Damit ist die Anzahl der Gäste und Übernachtungen im Vergleich zum Vorjahr deutlich gestiegen. Die Zahlen hier folgen damit dem landesweiten Trend. Ein Sprecher der Nordeifel Tourismus sagte uns auf Anfrage, im vergangenen Jahr habe es nur leicht weniger Übernachtungen in Hotels, Jugendherbergen und auf Campingplätzen gegeben als im Vor-Corona-Jahr 2019. Dabei wäre 2019 ein absolutes Boom-Jahr gewesen. Als Gründe für den gestiegenen Zulauf sieht er, dass die Pandemie-bedingten Einschränkungen weggefallen und Flutschäden repariert seien.
Nicht abgebildet in den Zahlen des statistischen Landesamtes ist die Gemeinde Weilerswist. Das liege daran, dass es in ganz Weilerswist nur ein einziges Hotel gebe.
Die meisten Gäste kamen nach Blankenheim, Schleiden und in die Stadt Euskirchen. Die meisten Touristen kommen aus Deutschland. Doch der Anteil ausländischer Gäste steigt. Jeder siebte kommt aus dem Ausland. Über die Hälfte aus unseren Nachbarländern: Belgien und Niederlande. Besonders beliebt bei ihnen ist Dahlem wegen des Ferienparks Kronenburger See. Jeder Dritte Tourist in Dahlem kommt aus dem Ausland.

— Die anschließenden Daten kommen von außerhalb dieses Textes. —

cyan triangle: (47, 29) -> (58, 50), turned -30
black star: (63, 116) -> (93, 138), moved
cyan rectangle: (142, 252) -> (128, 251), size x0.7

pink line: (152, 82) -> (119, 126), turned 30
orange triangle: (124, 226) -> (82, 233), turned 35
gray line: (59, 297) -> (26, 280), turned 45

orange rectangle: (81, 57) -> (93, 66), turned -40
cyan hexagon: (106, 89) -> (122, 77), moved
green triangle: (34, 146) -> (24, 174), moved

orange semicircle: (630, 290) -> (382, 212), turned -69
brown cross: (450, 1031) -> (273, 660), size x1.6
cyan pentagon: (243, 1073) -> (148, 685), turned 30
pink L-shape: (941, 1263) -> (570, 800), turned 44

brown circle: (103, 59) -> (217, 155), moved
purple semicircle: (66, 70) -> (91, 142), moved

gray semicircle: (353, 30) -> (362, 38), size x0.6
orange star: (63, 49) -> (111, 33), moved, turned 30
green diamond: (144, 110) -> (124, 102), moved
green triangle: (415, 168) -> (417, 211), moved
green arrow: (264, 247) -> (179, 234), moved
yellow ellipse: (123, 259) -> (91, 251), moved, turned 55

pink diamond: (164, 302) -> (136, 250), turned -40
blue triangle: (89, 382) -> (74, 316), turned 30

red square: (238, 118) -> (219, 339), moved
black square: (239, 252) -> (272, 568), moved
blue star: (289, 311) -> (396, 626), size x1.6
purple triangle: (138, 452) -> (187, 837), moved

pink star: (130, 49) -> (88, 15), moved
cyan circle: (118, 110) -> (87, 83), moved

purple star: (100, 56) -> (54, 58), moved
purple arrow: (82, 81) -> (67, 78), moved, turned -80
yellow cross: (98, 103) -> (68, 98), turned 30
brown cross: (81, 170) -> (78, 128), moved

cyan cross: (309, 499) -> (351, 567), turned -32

Immer mehr Menschen aus Skandinavien, Israel, Südkorea und der Ukraine machen sich auf den Weg in die Eifel. Sie übernachten überwiegend in Hotels. Jugendherbergen und Campingplätze werden immer beliebter.
Auslastungsprobleme haben die Hotels im Kreis nicht. Im Gegenteil: In Mechernich waren laut Statistik nicht einmal 20 % der Betten belegt. Trotzdem boome hier der Tourismus: Es gebe viele Ferienwohnungen, die die Statistik nicht erfasst, und die Gemeinde sei ein beliebtes Tagesausflugsziel, sagt der Sprecher von Nordeifel Tourismus.
Weil in Bad Münstereifel Studierende während der Vorlesungszeit in Hotels untergebracht werden, komme es hier zu besonders langen Aufenthaltsdauern.